4
votes

I'm looking at the way a self-contained script is created out of the rebar Erlang application. Essentially, a bootstrap script takes care of loading and compressing all files from ebin and priv into memory, to finally write them into the self-contained "rebar" script.

I kinda like the approach and I'm thinking if it would be easily possible the same concept to Erlang releases.

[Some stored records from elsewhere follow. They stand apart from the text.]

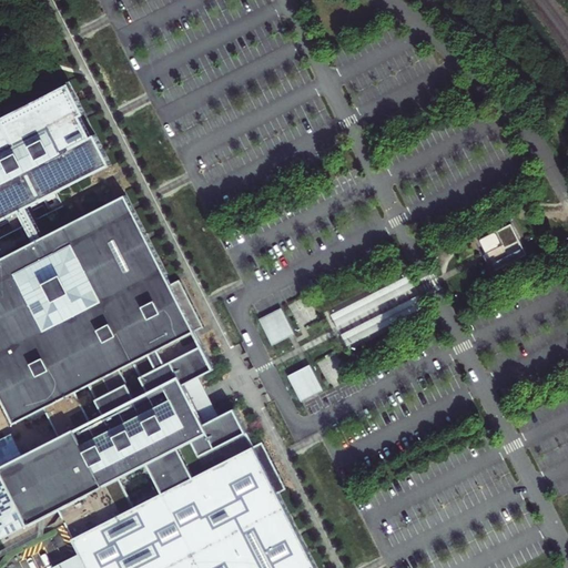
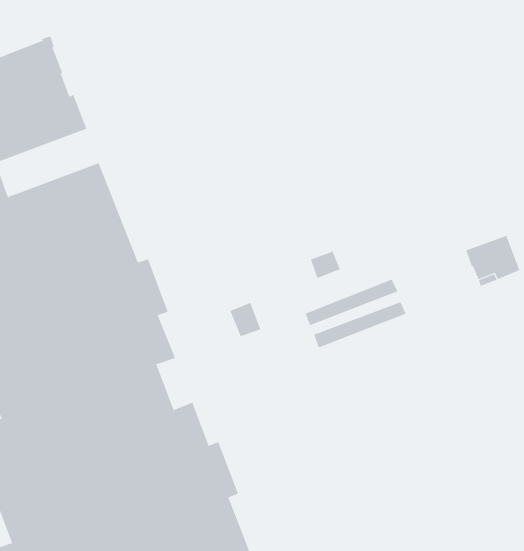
building: none -> [310,251,341,279]
building: [285,368,317,402] -> none

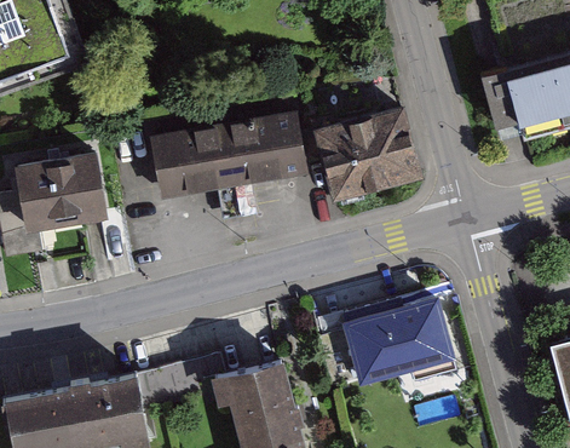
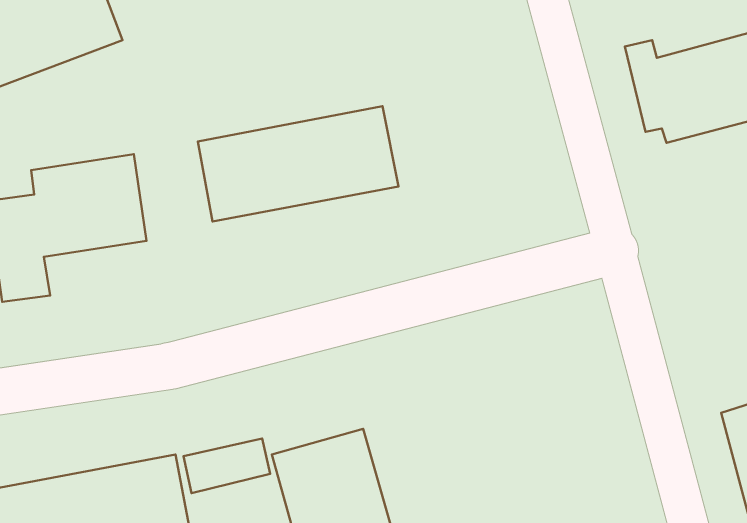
building: [319,103,427,199] -> none
building: [342,294,473,389] -> none

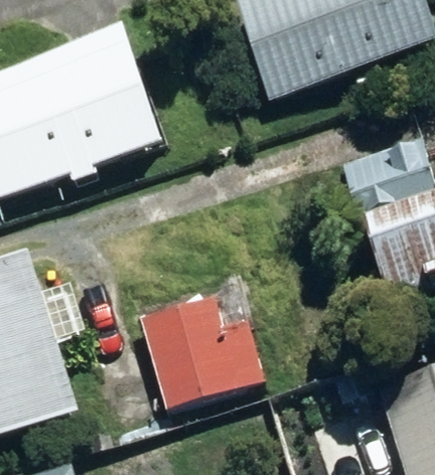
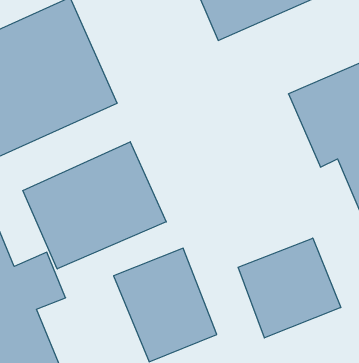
building: none -> [23,142,166,269]
building: none -> [238,238,341,338]

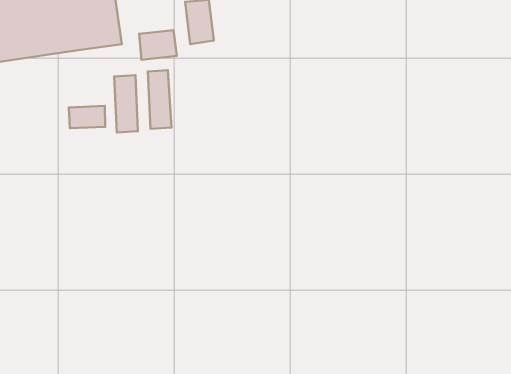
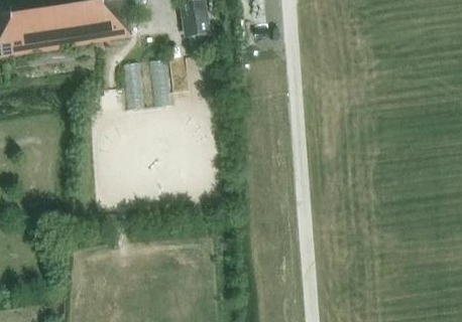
building: [139,30,177,60] -> none
building: [69,106,105,128] -> none

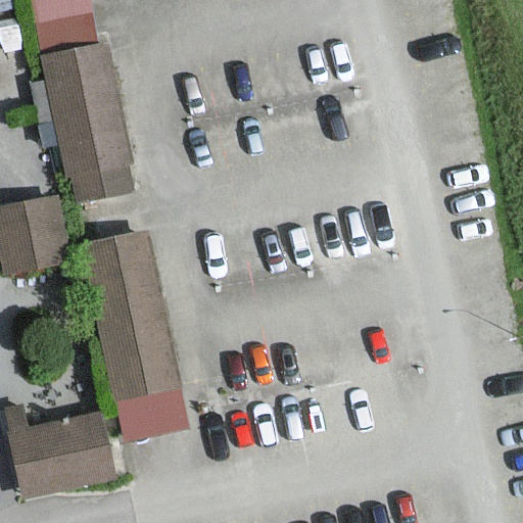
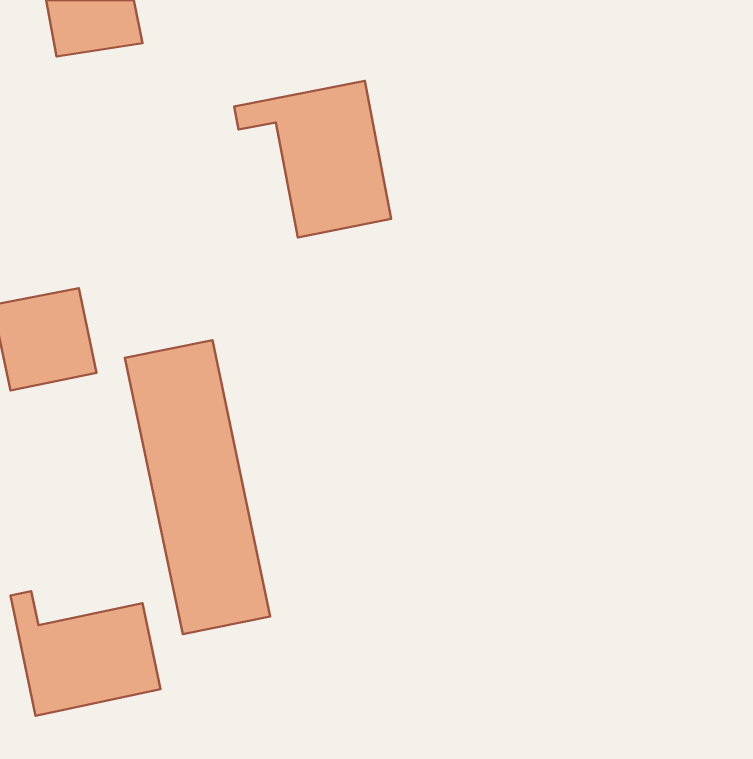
building: [48,46,132,197] -> none
building: none -> [234,81,391,237]

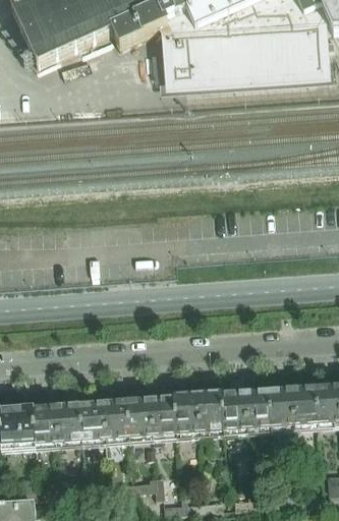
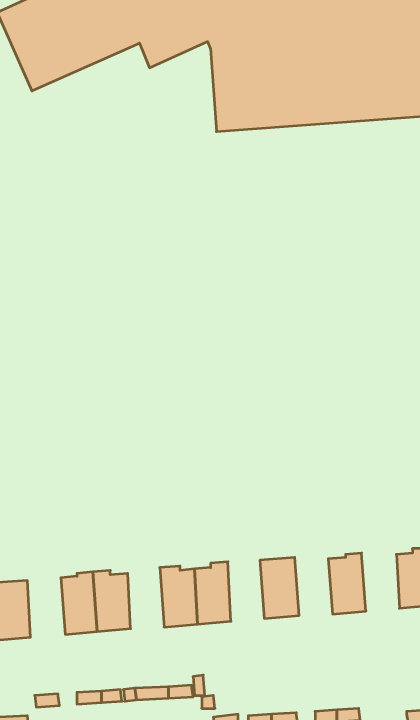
building: [269,387,295,428] -> none
building: [222,390,248,431] -> none
building: [175,393,201,436] -> none
building: [105,398,130,441] -> none
building: [35,404,61,447] -> none

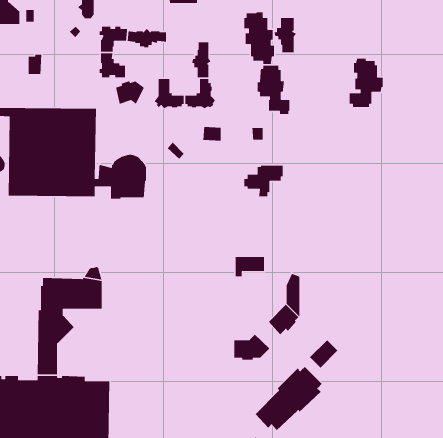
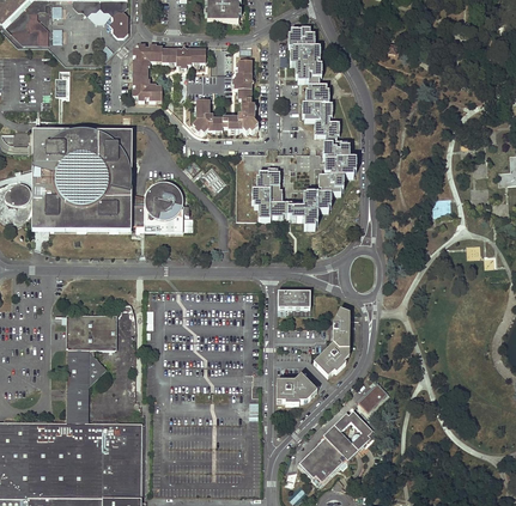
building: [274,17,297,53] -> none
building: [349,58,383,108] -> [317,140,354,194]
building: [115,80,145,105] -> none
building: none -> [250,169,291,220]

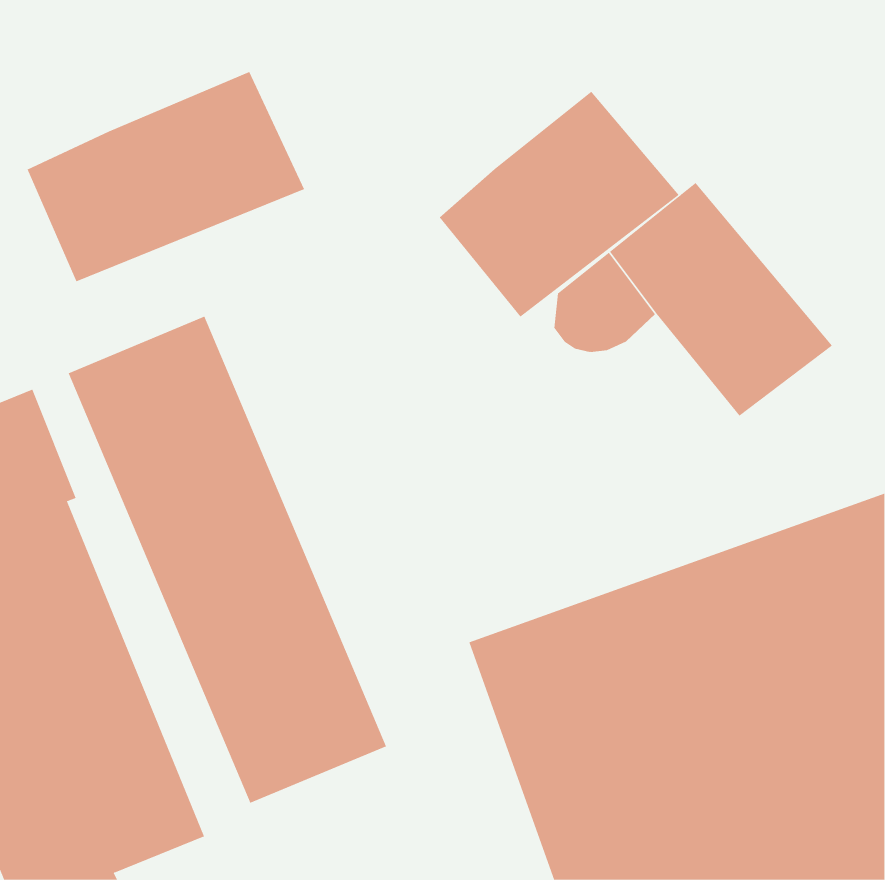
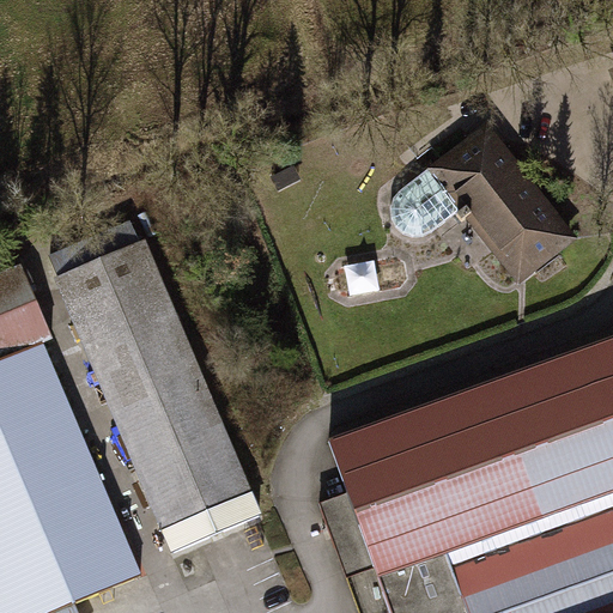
building: [27,71,305,282] -> none
building: [439,91,680,318] -> none

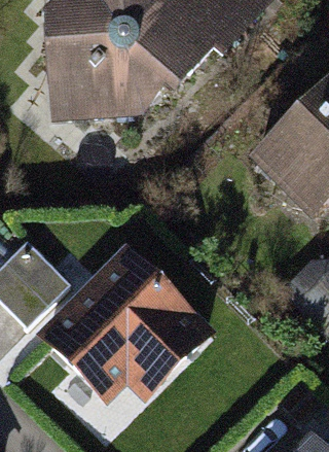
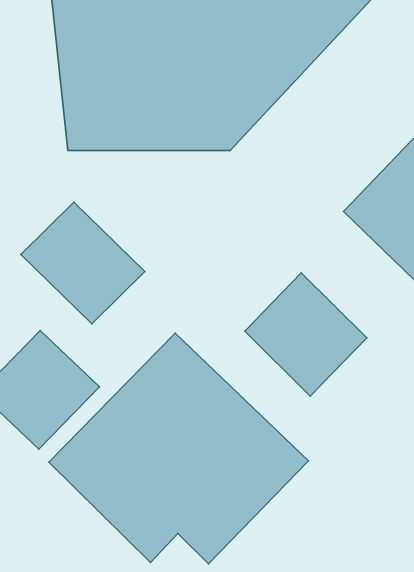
building: none -> [21,202,145,324]
building: none -> [245,273,367,396]

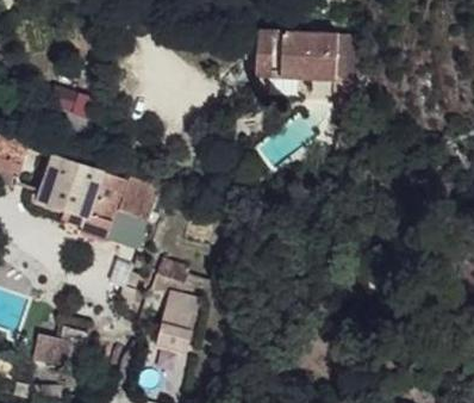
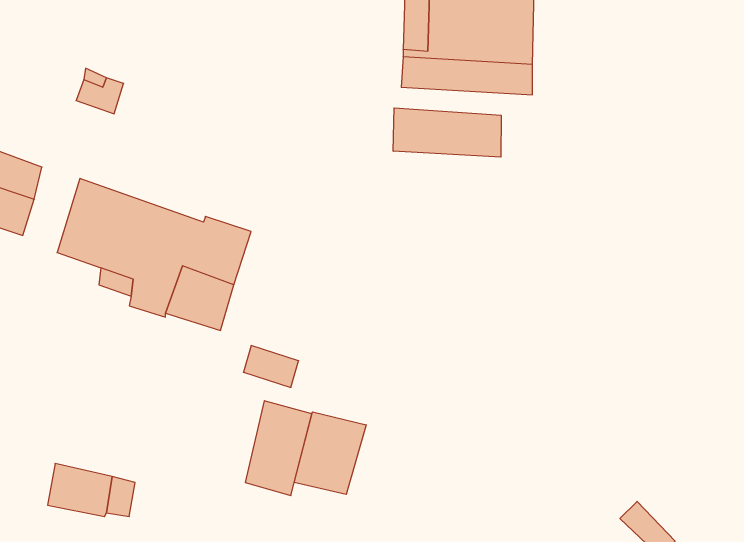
building: none -> [393,108,501,157]
building: none -> [294,412,366,494]

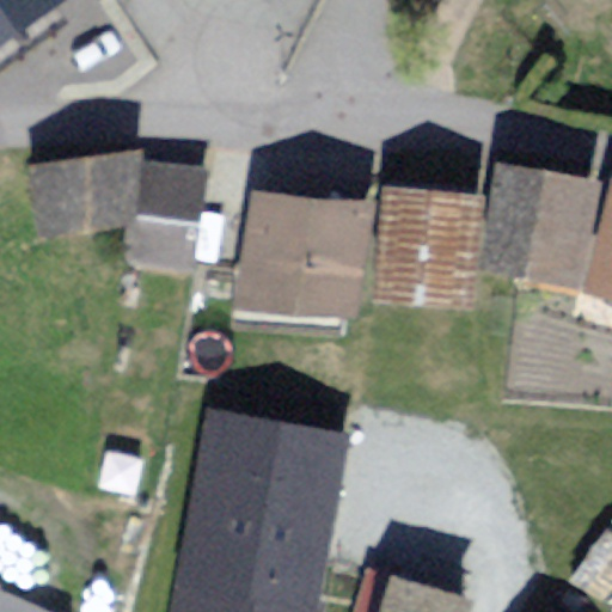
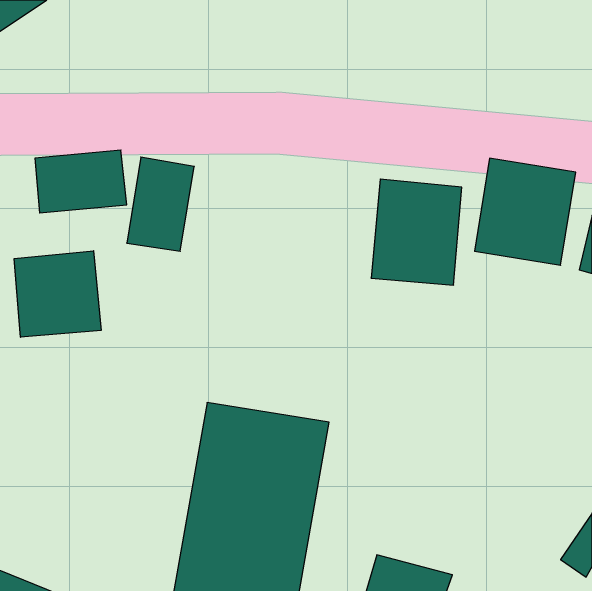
building: [245,196,360,307] -> none
building: none -> [14,251,101,337]

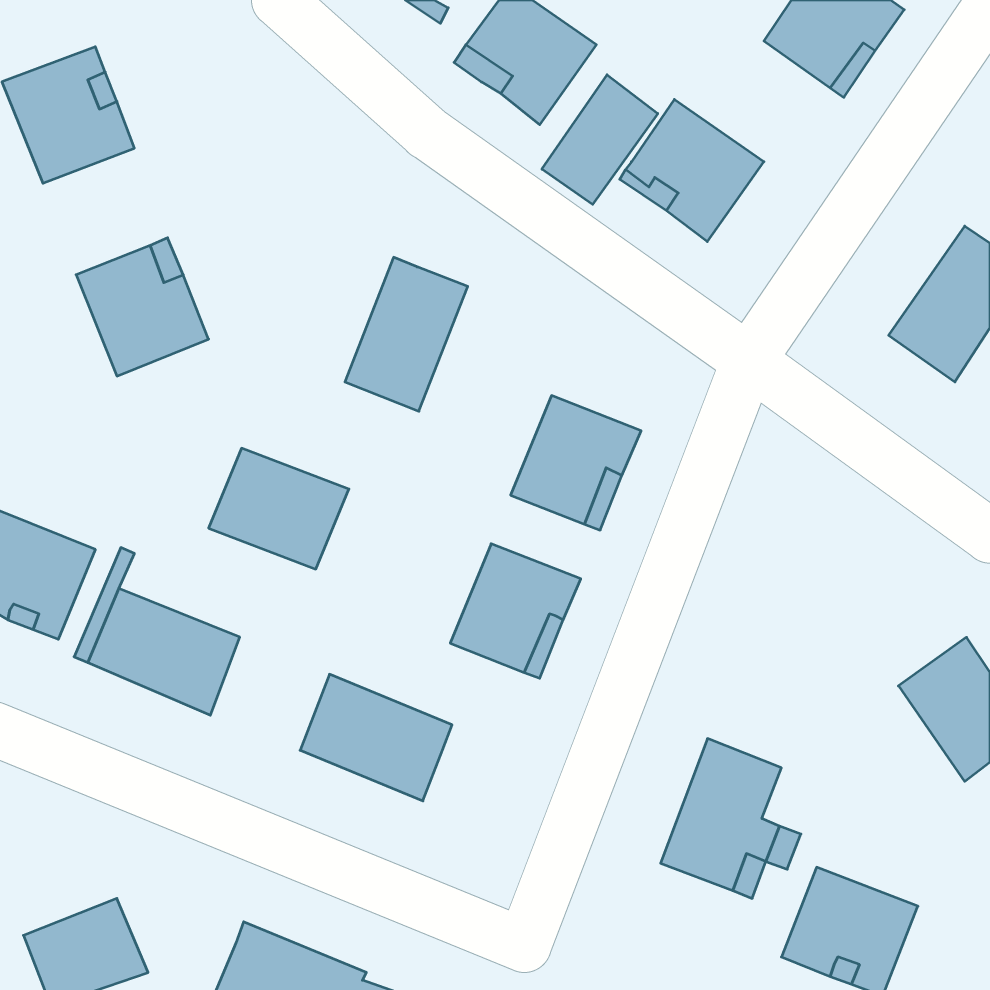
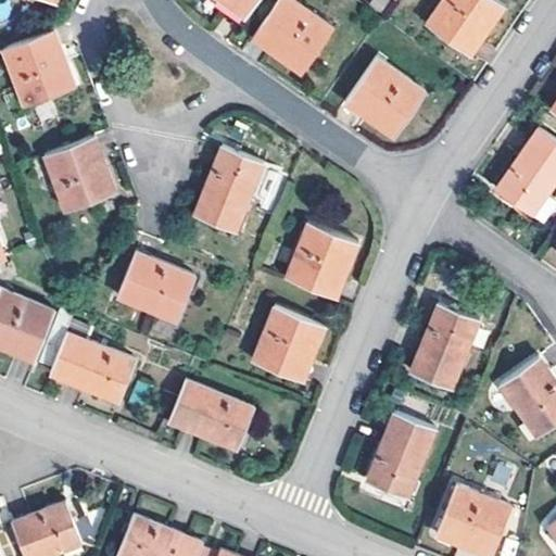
building: [542,75,658,204] -> none
building: none -> [410,304,479,391]

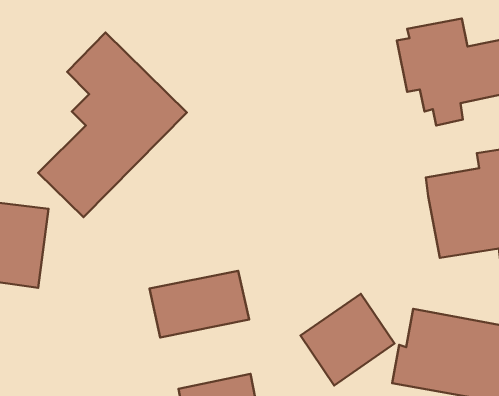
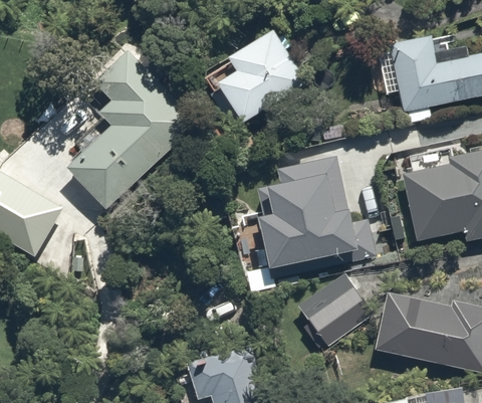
building: none -> [218,28,304,122]
building: none -> [257,157,376,282]
building: [150,271,249,337] -> none

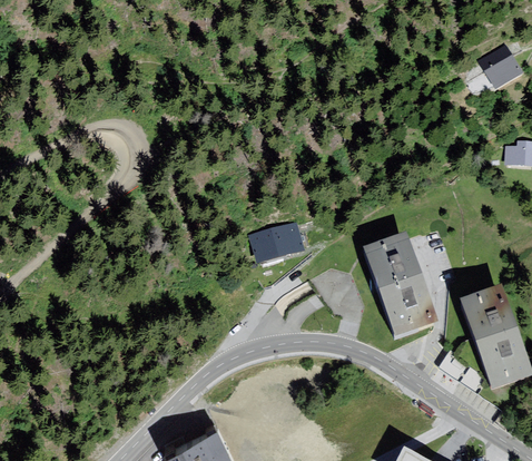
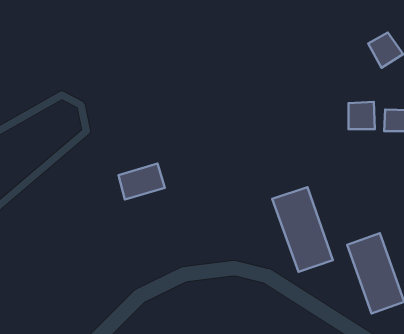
building: none -> [348,102,375,129]
building: [249,220,306,265] -> [119,163,165,200]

  1. Would it make sense to have a self-contained script for an Erlang release?
  2. Does this exist somewhere out there, already?
  3. One of the things this potential "release-bootstrap" file should do is to take care of application dependencies and so on. Would it be possible to re-use what already exist in the Erlang distribution, without re-inventing the wheel?
  4. Are there any gotchas to keep in mind, when trying to achieve a self-contained script for an Erlang release?
1
self contained as in no need to install the VM on the machine?Lukas
I suppose that would be a bit too extreme. No, the script should rely on Erlang installed on the target machine. But I guess it would be a mess to deal with version numbers for the applications. It would be great to be able to specify a minimum version number for each application to be required.Roberto Aloi
That sounds exactly like what releases are for.I GIVE TERRIBLE ADVICE
But they're not self-contained. Are they?Roberto Aloi
I know how releases work and in which terms they are 'self contained'. What I was thinking about was a single, executable, file like the rebar one.Roberto Aloi

1 Answers

4
votes

Have a look at the escript docs (escript module). What you essentially do, is zip up a bunch of applications in a directory structure (much as a release) than convert that file to an escript by appending a escript header to the zip file and rename it.